Re: Endless endianness annoyance

From: Mark Leisher (
Date: Wed Dec 03 1997 - 16:42:50 EST

    Robert> Rather than byte-swapping the text to be searched, byte-swap
    Robert> the search pattern. Works fine for simple
    Robert> patterns/alternatives, fails miserably for ranges. :-) Hi,

That is actually what I am working on now. I was fishing for other
ideas :-)

    Robert> The argument that the data might need to be pre-massaged to
    Robert> deal with composed vs uncomposed (or whatever) is moot,
    Robert> being orthogonal: this can happen regardless of whether the
    Robert> concrete encoding is UCS-2, UCS-2-Intel, or UTF. (Or UCS-4)

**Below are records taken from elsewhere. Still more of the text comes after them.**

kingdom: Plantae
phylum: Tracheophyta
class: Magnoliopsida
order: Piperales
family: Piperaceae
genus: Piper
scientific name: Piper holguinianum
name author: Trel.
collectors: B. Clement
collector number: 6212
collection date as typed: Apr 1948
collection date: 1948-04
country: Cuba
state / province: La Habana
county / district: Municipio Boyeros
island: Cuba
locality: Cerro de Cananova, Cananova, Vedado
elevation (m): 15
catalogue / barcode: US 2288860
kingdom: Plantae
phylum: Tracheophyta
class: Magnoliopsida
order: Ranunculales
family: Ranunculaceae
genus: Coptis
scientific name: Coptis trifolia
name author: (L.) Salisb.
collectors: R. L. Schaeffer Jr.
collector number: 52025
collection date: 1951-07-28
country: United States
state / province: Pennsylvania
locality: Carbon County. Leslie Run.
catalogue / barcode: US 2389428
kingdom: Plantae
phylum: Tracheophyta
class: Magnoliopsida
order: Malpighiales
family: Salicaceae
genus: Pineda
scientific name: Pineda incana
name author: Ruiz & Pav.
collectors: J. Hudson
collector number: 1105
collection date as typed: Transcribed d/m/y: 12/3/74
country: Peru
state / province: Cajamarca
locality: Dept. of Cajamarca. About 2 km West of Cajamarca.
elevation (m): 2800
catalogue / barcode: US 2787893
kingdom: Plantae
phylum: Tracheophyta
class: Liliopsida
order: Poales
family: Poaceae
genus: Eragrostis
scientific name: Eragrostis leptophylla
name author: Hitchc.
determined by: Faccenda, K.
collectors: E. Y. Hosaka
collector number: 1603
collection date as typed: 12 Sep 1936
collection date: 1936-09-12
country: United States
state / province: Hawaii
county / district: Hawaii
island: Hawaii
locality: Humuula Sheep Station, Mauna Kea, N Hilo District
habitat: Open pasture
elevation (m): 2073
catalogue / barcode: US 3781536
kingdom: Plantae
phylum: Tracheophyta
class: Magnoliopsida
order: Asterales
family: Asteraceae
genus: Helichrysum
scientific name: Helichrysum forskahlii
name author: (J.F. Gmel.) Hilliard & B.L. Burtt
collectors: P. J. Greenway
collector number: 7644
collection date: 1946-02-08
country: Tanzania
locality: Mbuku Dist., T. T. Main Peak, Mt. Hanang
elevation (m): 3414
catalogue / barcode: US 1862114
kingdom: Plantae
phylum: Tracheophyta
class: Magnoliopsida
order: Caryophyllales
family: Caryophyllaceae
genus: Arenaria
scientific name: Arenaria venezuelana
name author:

    Robert> UTF-8 is indeed the fastest, because (as I've pointed out on
    Robert> other occasions) it is network/disk/whatever bandwidth that
    Robert> will always be the limiting factor. The CPU can then unravel
    Robert> UTF into whatever format you want 2-3 orders of magnitude
    Robert> faster than any external interface will ever be. (Since
    Robert> they both scale, but CPU scales faster and further :-)

Let me see if I have this right. You are saying:
1. UTF-8 is fastest because no byte swapping is necessary.
2. Normalization will be needed no matter the encoded form.
3. Changing text to some other form is no problem once in memory.